Ministerialrat Clemens L. jedenfalls lernte 2002 die Angeklagte kennen, er sei sehr verliebt gewesen, berichtet der Bruder. Was dann folgte, ist der Abstieg des Juristen bis hin zum Knast. Der Bruder habe sich immer mehr von der Familie zurückgezogen. 2003 habe er geäußert, er habe keine Lust mehr, weiter so zu leben wie bisher. Er wollte der Angeklagten seine Eigentumswohnung überschreiben, doch der Vater hat ein Einspruchsrecht und machte davon Gebrauch. In der Folge forderte Clemens L. Geld von seiner Familie, immer wieder. Er tischte eine Geschichte von einem Frankfurter Hinterzimmer auf, in dem er durch Drogen gefügig gemacht worden sein soll, es gehe um unterschriebene Schuldscheine. Schließlich packte seine Mutter 100 000 Euro in eine Plastiktüte und brachte sie ihm in die Staatskanzlei.

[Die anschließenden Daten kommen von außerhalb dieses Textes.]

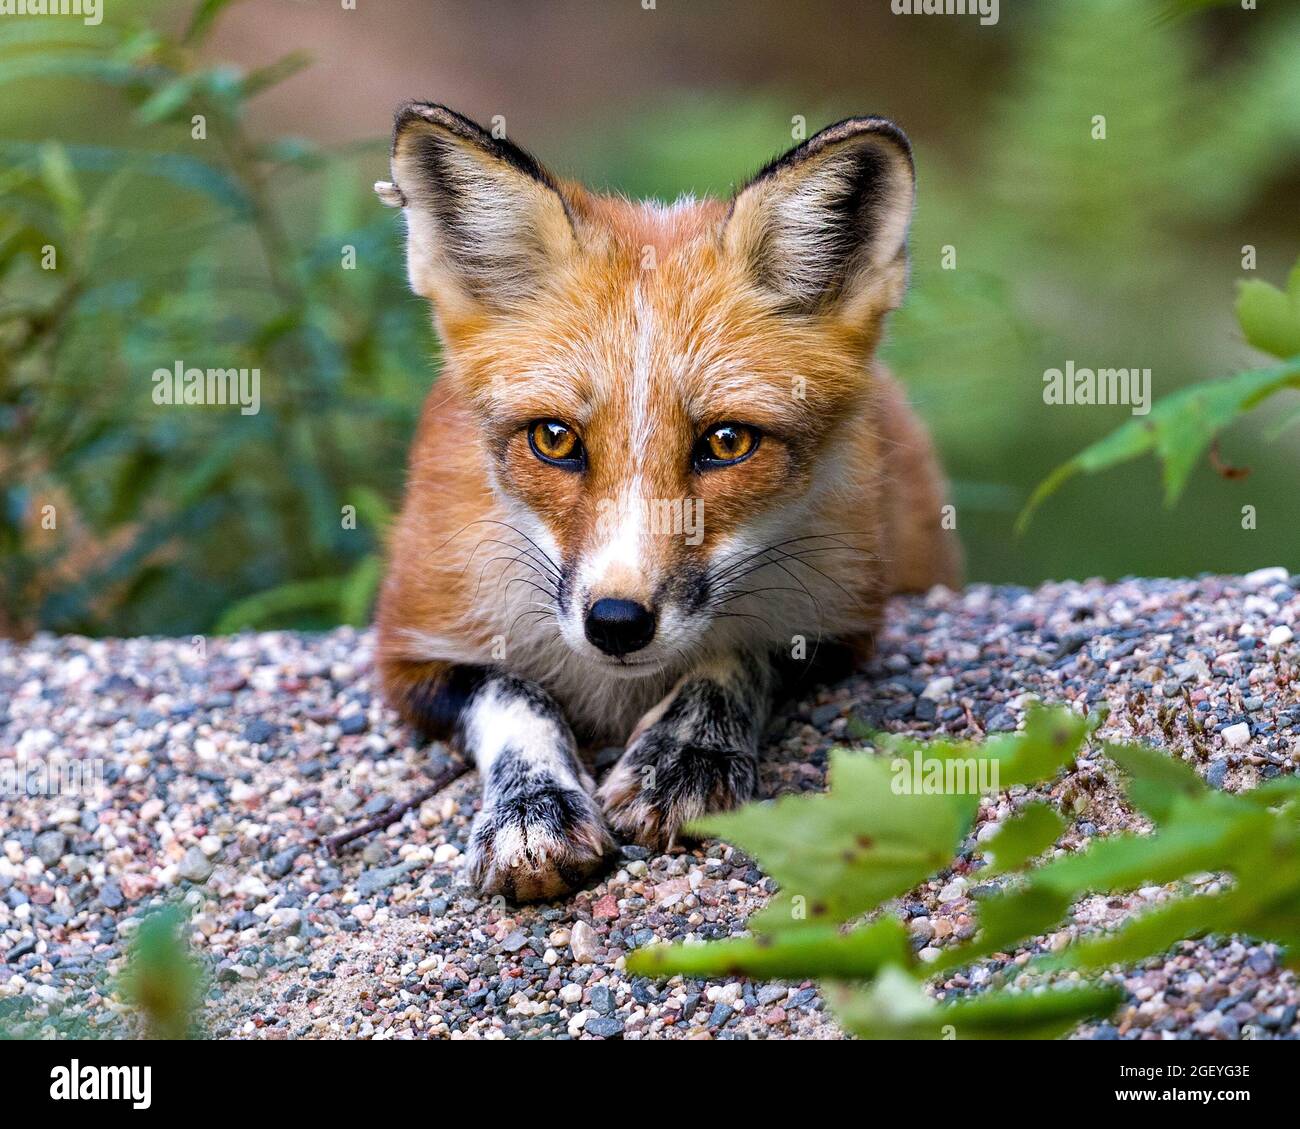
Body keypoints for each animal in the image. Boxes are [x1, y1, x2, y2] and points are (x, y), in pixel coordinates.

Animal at [373, 103, 961, 902]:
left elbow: (733, 659)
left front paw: (682, 755)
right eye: (554, 438)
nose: (616, 623)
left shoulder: (843, 617)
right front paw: (533, 807)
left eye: (727, 442)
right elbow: (516, 697)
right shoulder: (412, 645)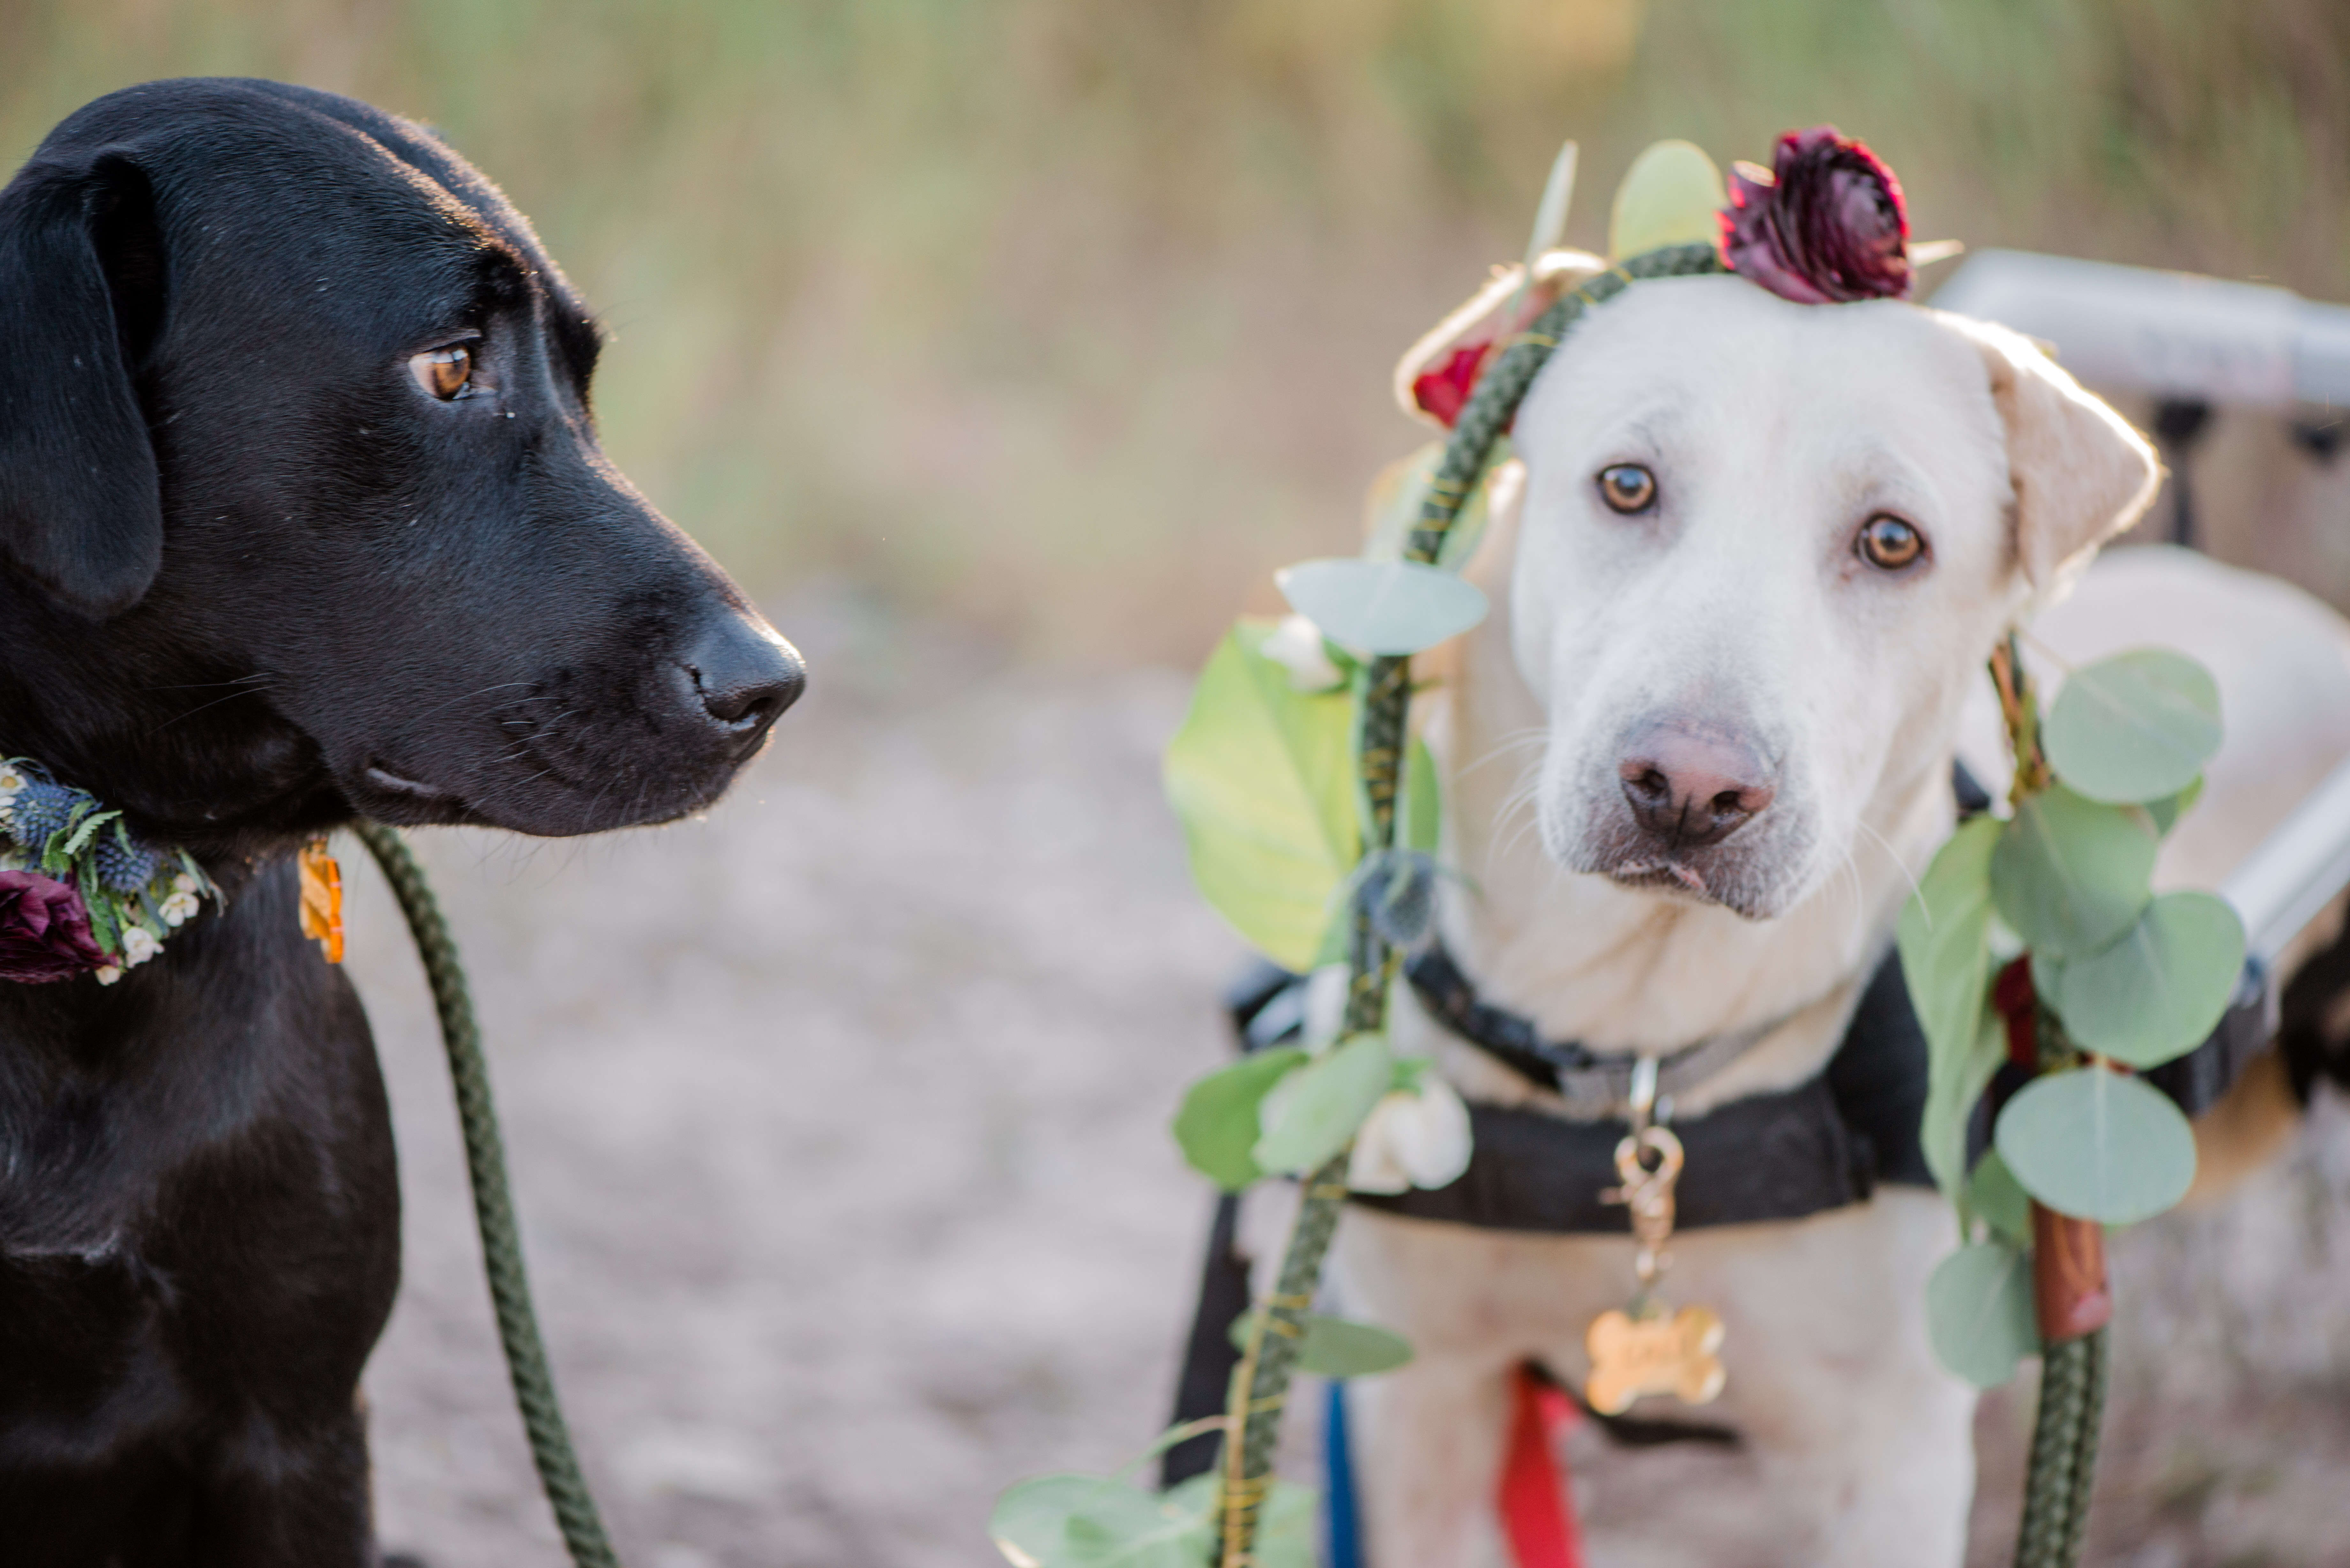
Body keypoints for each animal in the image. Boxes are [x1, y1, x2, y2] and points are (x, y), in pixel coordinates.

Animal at [1316, 263, 2350, 1561]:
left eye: (1892, 541)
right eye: (1626, 484)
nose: (1688, 791)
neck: (1639, 1048)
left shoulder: (1888, 1463)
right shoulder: (1422, 1410)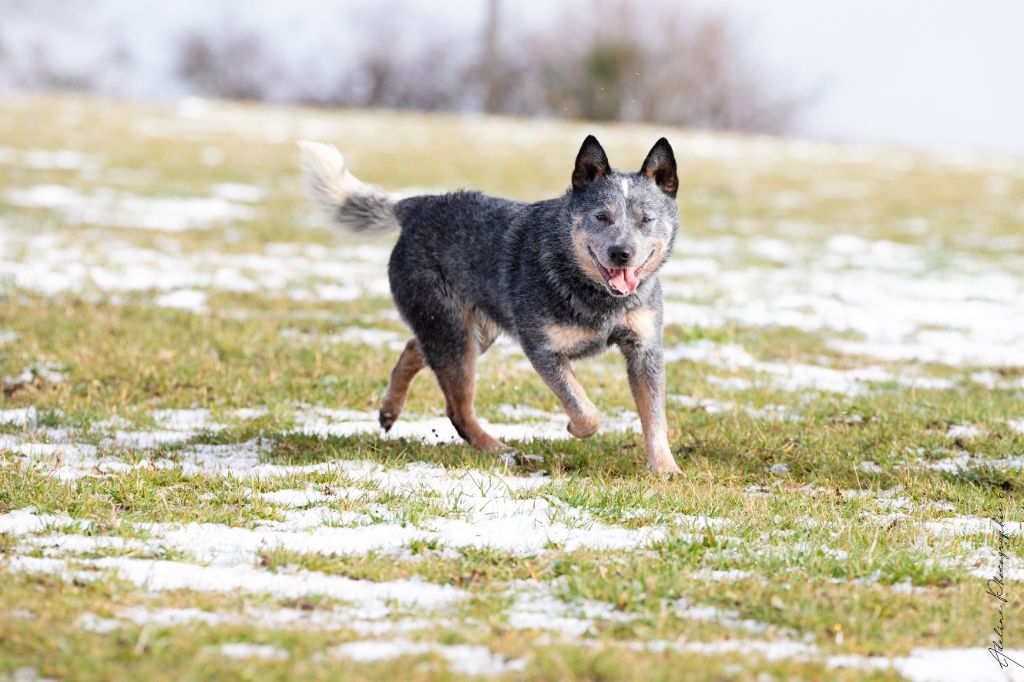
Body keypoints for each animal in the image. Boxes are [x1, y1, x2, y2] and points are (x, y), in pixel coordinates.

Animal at [299, 135, 682, 474]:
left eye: (645, 219)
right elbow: (586, 410)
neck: (598, 298)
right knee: (457, 407)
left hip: (473, 331)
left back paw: (390, 410)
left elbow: (655, 417)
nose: (621, 252)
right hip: (452, 331)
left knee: (413, 348)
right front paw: (575, 428)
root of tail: (417, 206)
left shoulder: (645, 348)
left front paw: (666, 469)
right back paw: (498, 450)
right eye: (602, 216)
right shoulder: (543, 349)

Dort arbeitete Clemens L. tagsüber an Expertisen für den Ministerpräsidenten, danach wurde es eher bizarr. Der Bruder berichtete von anhaltenden Geldforderungen gegenüber den Eltern, mal sei es um 40 000 Euro für eine Partnervermittlung gegangen, mal um die Rechnungen für einen Wunderheiler in Frankreich, mal konnte er einen Rückflug nicht bezahlen. Angeblich tauchten immer wieder Schuldscheine auf, die Angeklagte und Clemens L. hätten auch nachts an der Tür der Eltern geklingelt und auch geringe Summen von 100 oder 200 Euro verlangt, damit sie etwas zu essen hätten.

Zwischendurch geht es noch um eine angebliche Geldübergabe in der Schweiz an Erpresser. Clemens L. droht seinen Eltern mit Enthüllungen in der »Bild« und mit Selbstmord, so der Bericht des Bruders. Bis 2009 hätten so die Eltern an die 400 000 Euro gezahlt und seien psychisch völlig fertig gewesen. Schließlich wurde auch die Eigentumswohnung auf die Angeklagte umgeschrieben und Clemens L. zu ihrem Adoptivvater. Danach setzte sich das bürgerliche Drama mit der Ehe der angeblichen Prinzessin mit dem Wirtschaftsjuristen Peter K. fort. Der Prozess dauert an.